Listed records START

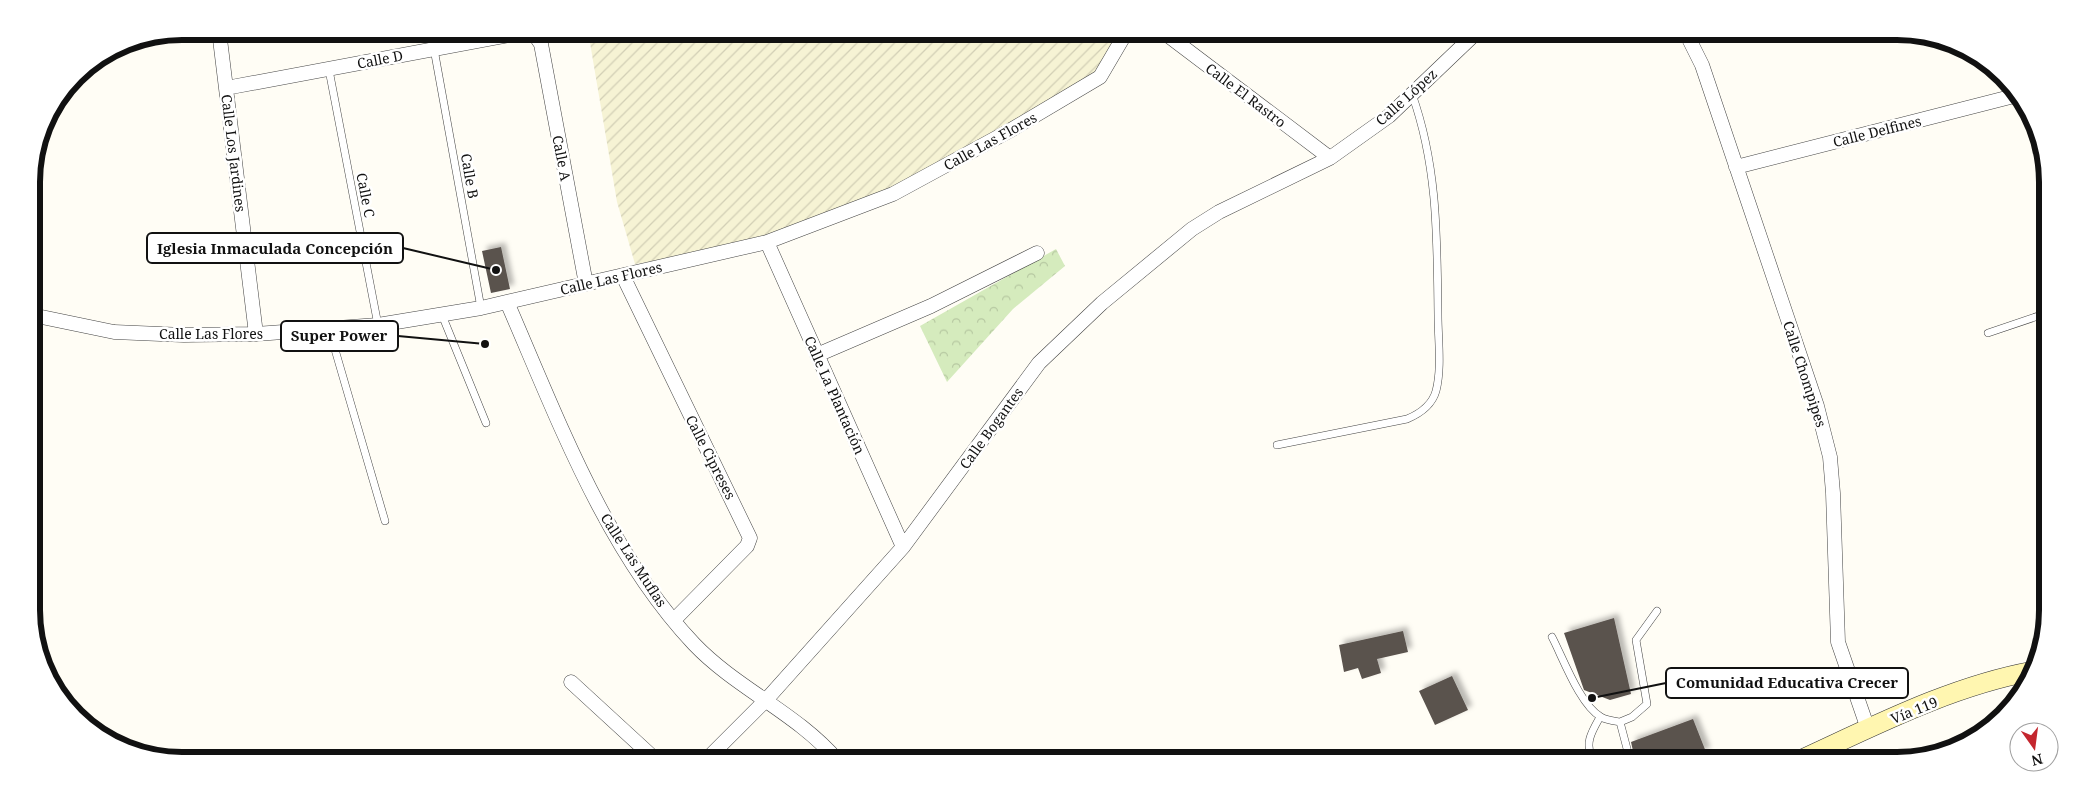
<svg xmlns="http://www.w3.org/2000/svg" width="2079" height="792" viewBox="0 0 2079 792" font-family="'Noto Serif',serif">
	<defs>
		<pattern id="farmland-furrows" width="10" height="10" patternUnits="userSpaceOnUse" patternTransform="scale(1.25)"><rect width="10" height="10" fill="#f6f3d4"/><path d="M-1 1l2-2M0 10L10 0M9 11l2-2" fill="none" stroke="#d2cfb5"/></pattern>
		<pattern id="park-crowns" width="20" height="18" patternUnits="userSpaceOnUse" patternTransform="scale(1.25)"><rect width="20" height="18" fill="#d5ebbd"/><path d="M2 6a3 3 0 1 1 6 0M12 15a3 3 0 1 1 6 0" fill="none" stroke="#b6c8a1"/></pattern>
		<filter id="shadow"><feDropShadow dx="4.5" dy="-4.5" stdDeviation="2.5" flood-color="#0004"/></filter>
	</defs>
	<rect width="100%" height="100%" fill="#fffdf5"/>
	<!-- farmland -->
	<path fill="url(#farmland-furrows)" d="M588,31h531l-23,48 -209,117 -89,32 -89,24 -74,12 -18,-62z"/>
	<!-- park -->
	<path fill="url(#park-crowns)" d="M1056,249l9,17 -52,43 -66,73 -27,-56z"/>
	<!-- building -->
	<path fill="#5a524d" filter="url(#shadow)" d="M501,247l9,42 -19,4 -9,-42z
		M1614,618l17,76 -21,6 -26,-10 -20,-57z
		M1403,631l5,21 -31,7 4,14 -19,6 -4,-11 -14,4 -5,-27z
		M1452,676l16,34 -33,15 -16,-34z
		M1693,719l13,33 -22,8h-49l-4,-18z"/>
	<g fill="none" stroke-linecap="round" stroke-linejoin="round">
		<defs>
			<path id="service" d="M434,49l47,259
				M329,70l49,255
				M442,315l44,108
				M329,329l56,192
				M1988,333l59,-20
				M1277,445l130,-26c12,-5 25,-14 29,-28 6,-23 2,-52 2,-76 -1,-76 0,-148 -26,-221
				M1552,637c11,21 28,68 49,80 5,3 13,4 19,5l10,38
				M1620,722l12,-5 15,-13 -11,-64 21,-29
				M1592,760c-7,-18 -1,-27 8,-43
				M281,761l23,-5 12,5"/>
			<path id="minor" d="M219,31l37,303
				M1162,31l168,127
				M1685,31l17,34 115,341 13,51 3,36 5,149 30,87
				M226,88l299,-56 10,3 6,9 45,240
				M1736,167l282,-72
				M767,242l136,305
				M623,276l127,262 -3,8 -73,74
				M507,302c50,115 99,249 187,342 43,45 103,69 144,117
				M32,315l82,17 70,3 72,-1 122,-9 103,-17 286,-66 126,-48 116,-63 91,-54 27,-46
				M817,355l114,-49 106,-53
				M571,682l86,79
				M705,761l61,-61 137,-153 136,-184 63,-60 90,-74 27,-17 111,-54 59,-42 89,-85"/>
			<path id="secondary" d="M1800,760c74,-34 151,-74 233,-89"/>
		</defs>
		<!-- service casing -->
		<use href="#service" stroke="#444" stroke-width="8"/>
		<!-- minor casing -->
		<use href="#minor" stroke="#444" stroke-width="15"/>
		<!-- secondary casing -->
		<use href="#secondary" stroke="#333" stroke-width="20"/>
		<!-- service -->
		<use href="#service" stroke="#fff" stroke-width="7"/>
		<!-- minor -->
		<use href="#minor" stroke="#fff" stroke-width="14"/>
		<!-- secondary -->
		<use href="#secondary" stroke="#fff6b0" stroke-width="19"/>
	</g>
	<g text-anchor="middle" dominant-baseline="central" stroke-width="5" stroke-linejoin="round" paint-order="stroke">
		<!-- street labels -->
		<g font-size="14" fill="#111" stroke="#fff">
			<text transform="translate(380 59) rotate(-11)">Calle D</text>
			<text transform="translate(1246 95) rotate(37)">Calle El Rastro</text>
			<text transform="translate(1406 97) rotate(-42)">Calle López</text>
			<text transform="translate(1877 131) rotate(-14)">Calle Delfines</text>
			<text transform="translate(990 141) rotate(-29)">Calle Las Flores</text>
			<text transform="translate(234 153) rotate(83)">Calle Los Jardines</text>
			<text transform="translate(562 158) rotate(79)">Calle A</text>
			<text transform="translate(470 176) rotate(80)">Calle B</text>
			<text transform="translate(366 195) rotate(79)">Calle C</text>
			<text transform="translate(611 278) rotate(-13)">Calle Las Flores</text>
			<text x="211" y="333">Calle Las Flores</text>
			<text transform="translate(1805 374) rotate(72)">Calle Chompipes</text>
			<text transform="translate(835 395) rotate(66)">Calle La Plantación</text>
			<text transform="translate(991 428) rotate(-54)">Calle Bogantes</text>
			<text transform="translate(711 457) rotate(63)">Calle Cipreses</text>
			<text transform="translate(634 560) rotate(57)">Calle Las Muflas</text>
			<text transform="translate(1914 710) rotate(-22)">Vía 119</text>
		</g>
	</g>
	<!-- crop -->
	<path d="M0 0H2079V792H0ZM182 40H1897A142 142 0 0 1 2039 182V610A142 142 0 0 1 1897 752H182A142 142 0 0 1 40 610V182A142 142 0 0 1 182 40Z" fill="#fff" fill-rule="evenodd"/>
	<path fill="none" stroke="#111" stroke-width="6" d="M182 40H1897A142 142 0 0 1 2039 182V610A142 142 0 0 1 1897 752H182A142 142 0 0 1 40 610V182A142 142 0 0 1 182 40Z"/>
	<!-- callouts -->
	<path fill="none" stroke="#111" stroke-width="2" d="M496 270L403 248M485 344L398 336M1592 698L1666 683"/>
	<g fill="#111" stroke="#fff" stroke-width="2">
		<circle cx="496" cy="270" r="5"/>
		<circle cx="485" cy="344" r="5"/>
		<circle cx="1592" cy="698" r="5"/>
	</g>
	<g fill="#fff" stroke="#111" stroke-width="2">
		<rect x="147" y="233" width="256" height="30" rx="5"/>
		<rect x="281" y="321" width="117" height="30" rx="5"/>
		<rect x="1666" y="668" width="242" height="30" rx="5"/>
	</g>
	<g font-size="15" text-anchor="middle" font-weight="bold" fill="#111">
		<text x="275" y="254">Iglesia Inmaculada Concepción</text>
		<text x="339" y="341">Super Power</text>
		<text x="1787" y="688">Comunidad Educativa Crecer</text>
	</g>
	<!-- north arrow -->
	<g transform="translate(2034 747) rotate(166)"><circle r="24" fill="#ffffff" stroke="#a0a0a0"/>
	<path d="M0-4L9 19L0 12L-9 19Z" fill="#c4262e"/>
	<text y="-8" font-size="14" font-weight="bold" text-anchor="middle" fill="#111111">N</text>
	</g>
</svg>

Listed records END

§ **The task**
The lines to extract from the data above begin with the line containing "M1614,618l17,76 -21,6 -26,-10 -20,-57z" and end with the line containing "<!-- minor casing -->". Extract them exactly, including both.

§ **Task response**
		M1614,618l17,76 -21,6 -26,-10 -20,-57z
		M1403,631l5,21 -31,7 4,14 -19,6 -4,-11 -14,4 -5,-27z
		M1452,676l16,34 -33,15 -16,-34z
		M1693,719l13,33 -22,8h-49l-4,-18z"/>
	<g fill="none" stroke-linecap="round" stroke-linejoin="round">
		<defs>
			<path id="service" d="M434,49l47,259
				M329,70l49,255
				M442,315l44,108
				M329,329l56,192
				M1988,333l59,-20
				M1277,445l130,-26c12,-5 25,-14 29,-28 6,-23 2,-52 2,-76 -1,-76 0,-148 -26,-221
				M1552,637c11,21 28,68 49,80 5,3 13,4 19,5l10,38
				M1620,722l12,-5 15,-13 -11,-64 21,-29
				M1592,760c-7,-18 -1,-27 8,-43
				M281,761l23,-5 12,5"/>
			<path id="minor" d="M219,31l37,303
				M1162,31l168,127
				M1685,31l17,34 115,341 13,51 3,36 5,149 30,87
				M226,88l299,-56 10,3 6,9 45,240
				M1736,167l282,-72
				M767,242l136,305
				M623,276l127,262 -3,8 -73,74
				M507,302c50,115 99,249 187,342 43,45 103,69 144,117
				M32,315l82,17 70,3 72,-1 122,-9 103,-17 286,-66 126,-48 116,-63 91,-54 27,-46
				M817,355l114,-49 106,-53
				M571,682l86,79
				M705,761l61,-61 137,-153 136,-184 63,-60 90,-74 27,-17 111,-54 59,-42 89,-85"/>
			<path id="secondary" d="M1800,760c74,-34 151,-74 233,-89"/>
		</defs>
		<!-- service casing -->
		<use href="#service" stroke="#444" stroke-width="8"/>
		<!-- minor casing -->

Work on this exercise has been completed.